The ability to debug and modify source code "live" on the device was a big plus during development, and saved a lot of time. The big disadvantages were speed and memory usage of the Python interpreter.
Following the first release of production firmware we ported critical sections of code over to C/C++. The porting effort was quite straightforward and resulted in an improvement of several orders of magnitude on speed-critical code (as you would expect).
Incidently most of the design and production testing code was written in Python, mainly running inside a test harness on a PC.
In my experience, Python has been traditionally used in desktop environments more than in the embedded field. There are two reasons, related to the fact that Python is interpreted:
C/C++ languages have higher performance than Python (and this is important in embedded systems with a slow microcontroller)
C/C++ languages have more deterministic response times (and this is important in real-time embedded systems controlling something).
Of course, as embedded systems will become faster and time-to-market shorter, Python will be more adopted in the embedded sector.
I have a Python server (using Twisted) and some helper scripts running under XP Embedded, and it's been working great.
Recent developments
MicroPython is a lean and fast implementation of the Python 3 programming language that is optimised to run on a microcontroller.

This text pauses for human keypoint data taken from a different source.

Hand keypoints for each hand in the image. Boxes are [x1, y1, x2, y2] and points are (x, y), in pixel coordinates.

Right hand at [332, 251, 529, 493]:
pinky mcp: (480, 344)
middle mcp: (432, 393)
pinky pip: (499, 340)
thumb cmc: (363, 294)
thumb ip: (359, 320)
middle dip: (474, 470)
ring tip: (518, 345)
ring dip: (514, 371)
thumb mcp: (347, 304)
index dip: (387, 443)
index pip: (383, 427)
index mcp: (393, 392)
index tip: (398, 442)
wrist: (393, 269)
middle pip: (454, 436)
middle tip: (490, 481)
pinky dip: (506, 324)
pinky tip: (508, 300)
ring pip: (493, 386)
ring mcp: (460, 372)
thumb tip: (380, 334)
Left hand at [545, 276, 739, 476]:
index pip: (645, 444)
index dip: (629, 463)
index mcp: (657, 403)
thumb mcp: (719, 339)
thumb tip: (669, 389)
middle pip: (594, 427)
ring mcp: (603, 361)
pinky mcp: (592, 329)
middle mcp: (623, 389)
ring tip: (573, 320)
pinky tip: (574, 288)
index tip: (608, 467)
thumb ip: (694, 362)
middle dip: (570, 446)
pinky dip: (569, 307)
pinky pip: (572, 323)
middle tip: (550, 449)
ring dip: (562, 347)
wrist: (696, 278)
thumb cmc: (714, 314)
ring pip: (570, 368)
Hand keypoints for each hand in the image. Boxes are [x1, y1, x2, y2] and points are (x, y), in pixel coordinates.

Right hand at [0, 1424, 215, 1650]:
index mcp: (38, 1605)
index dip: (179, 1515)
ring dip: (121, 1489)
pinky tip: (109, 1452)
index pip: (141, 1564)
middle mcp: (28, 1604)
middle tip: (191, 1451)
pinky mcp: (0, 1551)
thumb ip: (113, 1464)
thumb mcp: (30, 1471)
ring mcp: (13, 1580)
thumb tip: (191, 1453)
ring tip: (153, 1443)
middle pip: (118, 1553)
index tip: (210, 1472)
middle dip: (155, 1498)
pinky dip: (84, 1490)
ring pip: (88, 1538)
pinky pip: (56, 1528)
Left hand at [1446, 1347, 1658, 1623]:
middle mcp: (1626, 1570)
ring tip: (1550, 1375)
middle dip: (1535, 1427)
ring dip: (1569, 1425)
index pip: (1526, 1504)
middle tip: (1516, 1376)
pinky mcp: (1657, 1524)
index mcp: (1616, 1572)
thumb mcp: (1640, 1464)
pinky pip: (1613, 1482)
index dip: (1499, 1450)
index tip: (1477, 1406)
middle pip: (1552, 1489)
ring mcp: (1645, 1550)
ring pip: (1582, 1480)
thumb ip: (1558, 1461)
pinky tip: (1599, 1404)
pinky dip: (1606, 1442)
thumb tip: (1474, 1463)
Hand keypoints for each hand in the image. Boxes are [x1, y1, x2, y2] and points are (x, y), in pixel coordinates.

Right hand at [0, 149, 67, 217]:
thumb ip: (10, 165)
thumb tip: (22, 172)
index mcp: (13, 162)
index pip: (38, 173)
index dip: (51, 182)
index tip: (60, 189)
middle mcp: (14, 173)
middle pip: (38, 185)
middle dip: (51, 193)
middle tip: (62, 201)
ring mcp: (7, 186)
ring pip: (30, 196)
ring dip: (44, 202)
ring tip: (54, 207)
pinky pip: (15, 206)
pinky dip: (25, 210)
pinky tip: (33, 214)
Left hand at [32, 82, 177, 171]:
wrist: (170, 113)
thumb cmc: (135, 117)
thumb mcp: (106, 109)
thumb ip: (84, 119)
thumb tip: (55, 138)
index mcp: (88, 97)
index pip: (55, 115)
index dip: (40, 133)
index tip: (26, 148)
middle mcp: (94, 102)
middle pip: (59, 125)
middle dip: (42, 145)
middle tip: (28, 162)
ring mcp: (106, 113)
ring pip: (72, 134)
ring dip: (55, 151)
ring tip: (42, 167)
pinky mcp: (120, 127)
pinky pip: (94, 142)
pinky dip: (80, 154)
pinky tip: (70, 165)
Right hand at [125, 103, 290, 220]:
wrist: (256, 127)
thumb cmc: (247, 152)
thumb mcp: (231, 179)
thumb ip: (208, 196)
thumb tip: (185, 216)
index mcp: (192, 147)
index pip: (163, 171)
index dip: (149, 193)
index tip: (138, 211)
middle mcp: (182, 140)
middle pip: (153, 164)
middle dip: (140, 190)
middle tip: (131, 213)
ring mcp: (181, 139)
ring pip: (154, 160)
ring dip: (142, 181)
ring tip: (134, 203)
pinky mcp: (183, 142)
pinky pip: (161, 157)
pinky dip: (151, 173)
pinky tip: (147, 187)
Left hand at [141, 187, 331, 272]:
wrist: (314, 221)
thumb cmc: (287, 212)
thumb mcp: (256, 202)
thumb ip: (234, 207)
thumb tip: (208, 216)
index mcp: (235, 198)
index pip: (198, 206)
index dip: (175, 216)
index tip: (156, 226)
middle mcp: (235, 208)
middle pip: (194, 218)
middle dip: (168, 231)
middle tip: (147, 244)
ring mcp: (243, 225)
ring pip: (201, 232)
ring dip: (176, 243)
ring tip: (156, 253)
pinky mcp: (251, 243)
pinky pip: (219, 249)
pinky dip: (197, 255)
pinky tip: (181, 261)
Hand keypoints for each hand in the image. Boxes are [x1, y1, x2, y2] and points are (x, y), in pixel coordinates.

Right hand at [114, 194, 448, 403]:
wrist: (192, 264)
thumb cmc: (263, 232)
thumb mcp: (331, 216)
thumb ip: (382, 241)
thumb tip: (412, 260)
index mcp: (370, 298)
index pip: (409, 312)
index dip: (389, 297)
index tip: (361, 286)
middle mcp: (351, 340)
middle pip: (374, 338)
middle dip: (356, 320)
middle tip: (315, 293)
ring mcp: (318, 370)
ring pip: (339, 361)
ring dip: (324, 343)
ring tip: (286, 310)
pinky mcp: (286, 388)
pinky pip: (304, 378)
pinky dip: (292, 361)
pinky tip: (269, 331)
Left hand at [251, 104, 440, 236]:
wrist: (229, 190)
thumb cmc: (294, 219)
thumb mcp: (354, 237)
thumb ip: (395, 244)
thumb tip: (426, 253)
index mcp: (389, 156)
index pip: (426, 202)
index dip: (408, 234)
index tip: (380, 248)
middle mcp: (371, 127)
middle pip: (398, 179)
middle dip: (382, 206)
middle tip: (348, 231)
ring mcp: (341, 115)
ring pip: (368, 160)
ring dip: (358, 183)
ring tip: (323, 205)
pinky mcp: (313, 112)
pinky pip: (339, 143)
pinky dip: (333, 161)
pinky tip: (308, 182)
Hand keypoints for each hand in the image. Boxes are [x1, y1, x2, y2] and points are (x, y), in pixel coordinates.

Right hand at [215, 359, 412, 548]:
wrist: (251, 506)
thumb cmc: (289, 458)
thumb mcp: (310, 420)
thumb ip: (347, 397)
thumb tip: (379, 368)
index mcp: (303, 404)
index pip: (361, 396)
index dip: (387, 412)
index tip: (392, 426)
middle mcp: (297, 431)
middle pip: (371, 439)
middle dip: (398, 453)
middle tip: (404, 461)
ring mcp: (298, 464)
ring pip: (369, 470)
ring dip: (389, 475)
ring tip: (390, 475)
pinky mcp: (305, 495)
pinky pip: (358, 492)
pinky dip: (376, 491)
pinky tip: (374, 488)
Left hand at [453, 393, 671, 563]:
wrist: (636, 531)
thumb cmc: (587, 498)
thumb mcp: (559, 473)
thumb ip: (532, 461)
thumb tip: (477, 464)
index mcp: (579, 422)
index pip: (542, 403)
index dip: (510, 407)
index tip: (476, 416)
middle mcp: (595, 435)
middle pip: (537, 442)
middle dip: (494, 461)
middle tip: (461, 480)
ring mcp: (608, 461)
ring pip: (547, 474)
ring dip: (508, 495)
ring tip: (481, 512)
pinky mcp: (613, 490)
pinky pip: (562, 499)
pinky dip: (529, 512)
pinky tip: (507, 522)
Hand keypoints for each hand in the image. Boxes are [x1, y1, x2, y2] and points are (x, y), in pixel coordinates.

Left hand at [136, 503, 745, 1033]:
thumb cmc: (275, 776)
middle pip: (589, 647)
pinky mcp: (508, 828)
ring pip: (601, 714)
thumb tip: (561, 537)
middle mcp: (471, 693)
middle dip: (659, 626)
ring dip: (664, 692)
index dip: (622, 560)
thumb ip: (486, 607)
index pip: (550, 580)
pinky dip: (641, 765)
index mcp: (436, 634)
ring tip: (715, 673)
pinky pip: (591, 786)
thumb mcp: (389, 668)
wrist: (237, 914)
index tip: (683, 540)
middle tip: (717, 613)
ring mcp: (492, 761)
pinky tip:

The European Space Agency (ESA) is funding further development of MicroPython. It is doing so to assess the suitability of the language for space-based applications, in particular for payloads.
WiPy 1.0 & 2.0, LoPy & SiPy are wireless MicroPython platforms sold by Pycom.
Isn't the EVE Online client a showpiece of real-time, high-performance Python?
I'm using a Gatetel GT-HE910 series module which embeds the Telit modem including 3G, GPS, AD, IO and Python 2.7. This is used for a remote data aquisition application. Python is fairy slow on these modules but we only need an update every 15 minutes or in an alarm condition so they work well.
http://www.gatetel.com/#!gt-series/cscb
Blockquote
The only real problem I have in day to day work is that the last of static checking vs a regular compiler can cause problems to be thrown at run-time, e.g. a simple accidental cat of a string and an int in a print statement can bring the whole application down
To me it is a huge deal. Problems you could find at compile time and fix the problem now have to rely at run time. Not knowing the data type and having to write additional function just to check the datatype is hassle. There is no need to do that in C. How would you declare 'volatile' in python?
Blockquote
The only downsides for embedded work is that sometimes python can be slow and sometimes it uses a lot of memory (relatively speaking). This hasn't causes us a show stopping problem yet, and python is quite easy to profile for both speed and memory if it becomes a problem.
This is also huge. For Embedded sytems or RTOS time constraint is very important.
Python is not necessary quick to code. It really depends what language you are comfortable with. Honestly it takes me 1 day to write function and unnecessary object orientation stuff which I can do in 2 hours in C.
Testing is so inconvenient I have to write the code, py_compile, copy pyc in the target then run the program, then python quits complaining variable not defined or type cast error or some petty thing like that.
My suggestion is C toolchain is available for any target. C is fast, hardware oriented,challenging and fun. Stick with C for Embedded systems. No need to install configure silly python packages just to run it.